▸ AIM OF THE EXERCISE:
Answer these questions from the abstract on police training motion recognition:
(a) Which four kinds of data does the proposed model collect?
(b) What recognition rate does the model reach for rescue training actions?
(c) After how many iterations does the model stabilize, and with what training loss value?

▸ EXTRACTED TEXT:
================

Police training motion trajectory recognition with multimodal perception and spatiotemporal features
摘要
Traditional police training motion recognition often relies on single-modal visual data, which is easily affected by environmental conditions. There is an urgent need to develop a high-accuracy motion trajectory recognition model to support standardized evaluation and error correction during training. This can improve both training efficiency and field performance. This paper proposes a motion trajectory recognition model for police training that integrates multimodal perception and spatiotemporal features. The model collects Red-Green-Blue images, optical flow, grayscale data, and 3D skeleton point cloud data. It then uses a Transformer to fuse multimodal information and combines spatiotemporal features with an attention mechanism to construct the final model. Experimental results show that the average recognition rate of the model for police training actions is about 0.99, which is higher than the 0.91 of the Convolutional Neural Network Long Short Term Memory (CNN-LSTM) model, 0.93 of the Multi-Scale Temporary Feature Fusion Graph Convolutional Networks (MSTF-GCN) model, and 0.96 of the Channel-wise Topology Refinement Graph Convolution (CTR-GCN) model. The recognition rate of rescue training actions is 99.6%, higher than the 86.2% of the CNN-LSTM model, 93.3% of the MSTF-GCN model, and 91.8% of the CTR-GCN model. After 150 iterations, the model stabilizes with a training loss value of 0.35. These results demonstrate that the fusion of multimodal perception data effectively addresses the limitations of single-modal input, and the deep mining of spatiotemporal features improves both the accuracy and stability of motion trajectory recognition. This study provides technical support for intelligent training evaluation systems and helps promote the transformation of police training from experience-based to data-driven and precise approaches.

================

▸ SUPPLIED MATERIAL:
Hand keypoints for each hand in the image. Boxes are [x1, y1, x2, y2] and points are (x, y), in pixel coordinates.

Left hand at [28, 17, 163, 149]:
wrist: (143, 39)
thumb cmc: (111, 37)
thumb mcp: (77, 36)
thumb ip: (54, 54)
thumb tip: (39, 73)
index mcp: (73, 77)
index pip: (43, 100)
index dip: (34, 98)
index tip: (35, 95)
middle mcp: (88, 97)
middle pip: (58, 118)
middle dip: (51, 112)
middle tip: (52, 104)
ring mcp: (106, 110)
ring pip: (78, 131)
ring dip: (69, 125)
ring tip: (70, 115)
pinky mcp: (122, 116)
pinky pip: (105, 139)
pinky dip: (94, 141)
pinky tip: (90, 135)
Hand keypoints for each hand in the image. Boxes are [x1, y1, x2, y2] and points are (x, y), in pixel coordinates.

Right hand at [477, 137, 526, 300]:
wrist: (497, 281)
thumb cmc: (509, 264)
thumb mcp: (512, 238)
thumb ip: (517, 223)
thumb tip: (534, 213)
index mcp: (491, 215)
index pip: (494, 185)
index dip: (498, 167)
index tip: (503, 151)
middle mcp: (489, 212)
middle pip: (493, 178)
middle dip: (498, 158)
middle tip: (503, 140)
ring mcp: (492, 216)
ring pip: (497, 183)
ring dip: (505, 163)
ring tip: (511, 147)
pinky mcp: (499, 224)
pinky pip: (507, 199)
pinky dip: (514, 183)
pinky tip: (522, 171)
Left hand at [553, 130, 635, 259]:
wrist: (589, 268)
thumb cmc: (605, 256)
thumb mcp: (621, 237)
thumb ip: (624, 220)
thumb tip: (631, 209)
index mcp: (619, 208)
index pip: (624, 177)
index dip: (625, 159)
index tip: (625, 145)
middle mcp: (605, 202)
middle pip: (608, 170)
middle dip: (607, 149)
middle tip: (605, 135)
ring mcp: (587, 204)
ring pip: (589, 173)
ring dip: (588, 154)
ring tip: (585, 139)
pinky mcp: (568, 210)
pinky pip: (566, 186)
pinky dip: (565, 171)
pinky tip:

================

▸ ANSWER SECTION:
(a) Red-Green-Blue images, optical flow, grayscale data, and 3D skeleton point cloud data.
(b) 99.6%.
(c) After 150 iterations, with a training loss value of 0.35.